Walwyn’s Castle is a parish situated about five miles south-west of Haverfordwest, and four miles north-north-west of Milford Haven. The parish church is dedicated to St. James, and contains a single war memorial to Edwin Thomas, a Clerk to the Church, who fell during the Great War. Another soldier who fell during the Great War is commemorated on his parent’s grave within the churchyard, and although he is commemorated at Steynton, I have added his details to this page. Also commemorated on a local grave at nearby Robeston West is William Morris, a man who is not commemorated on any memorial locally. The remains of a Norman motte and bailey castle sit next to the churchyard, which was erected within an iron age hillfort, and located in an important position at the head of a valley running into the Cleddau estuary.
The Great War, 1914-1918
William Henry Thomas Davies, Private, 54489, Welsh Regiment. William was the son of Robert Septimus Davies and Emma Davies (nee Phillips), of Dale Road, Steynton. He enlisted there into the army, and was posted to France late in 1916 to join the 15th Battalion, Welsh Regiment, the Carmarthen Pals battalion. The battalion had been in France since December 1915 attached to 114 Brigade, 38th (Welsh) Division, and had taken part in the capture of Mametz Wood in July 1916, before moving via Hebuterne to Boesinghe, north of Ypres. On 31 July 1917 the 15th Welsh took part in the assault on Pilckem Ridge, successfully capturing their objectives. During the following days, the battalion remained in the front line, and played a part in the Battle of Langemarck. After a winter near Armentieres, in April 1918 the Division was moved to positions near Aveluy Wood on the Somme, where it remained until it crossed the River Ancre from 21 August 1918 onwards, and successfully captured Thiepval and Pozieres Ridges over the coming days. The Welshmen then advanced over the old Somme battlefields of 1916, capturing Longueval and Delville Wood, before taking part in the Battle of Morval. After the capture of Morval village, the division advanced towards Sailly-Saillisel. William was killed at Sailly on 4 September 1918, aged 25. He is buried at Sailly-Saillisel British Cemetery, France.
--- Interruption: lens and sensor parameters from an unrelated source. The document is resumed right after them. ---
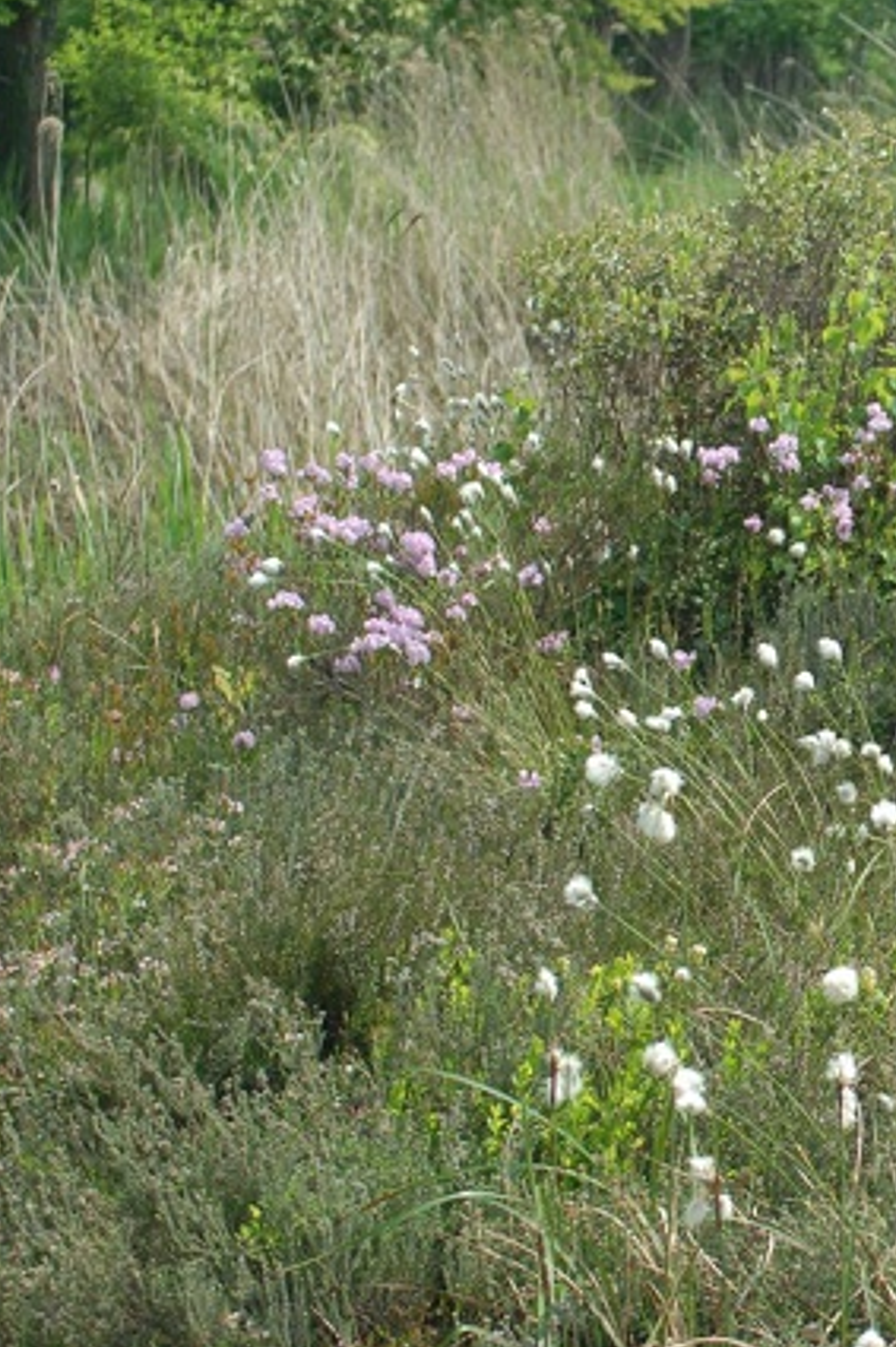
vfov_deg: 20.8
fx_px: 3659
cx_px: 1159
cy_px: 713
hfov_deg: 13.5
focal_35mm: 98
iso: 100
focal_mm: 35
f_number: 4.5
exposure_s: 1/80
William Morris, Private, 14740, Welsh Regiment. William was born in 1897, the son of David and Ellen Morris, of East Lodge, St. Ishmaels. He enlisted at Milford into the 9th Battalion, Welsh Regiment, which was attached to 58 Brigade, 19th (Western) Division. The Division crossed to France during July 1915, and moved to positions around Givenchy, near Loos. William was wounded soon after, and died of his wounds on 23 August 1915. He was 19 years old, and is buried at Merville Communal Cemetery, France. William is commemorated on his parent’s grave at Robeston West.
Edwin Thomas, Private, 15904, Welsh Regiment. Edwin was the son of James and Ellin Thomas, of Woods End, Robeston West. He enlisted at Haverfordwest into the Welsh Regiment, and was posted to France in December 1915 with the 10th Battalion, Welsh Regiment, which was attached to 114 Brigade, 38th (Welsh) Division. The division moved to positions in the Fleurbaix sector for trench initialisation and training, and on 10 January 1916 moved into the front line at Riez Bailleul. Edwin was a signaller, and was positioned in an isolated post on 12 January when the battalion made an experimental demonstration of raising dummies above the trenches to test the Germans opposite. The Germans retaliated by shelling the Welshmen’s positions, killing Edwin and two other signallers, when their post suffered a direct hit that day. Edwin was 21 years old, and is buried at Pont-Du-Hem Military Cemetery, La Gorgue, France.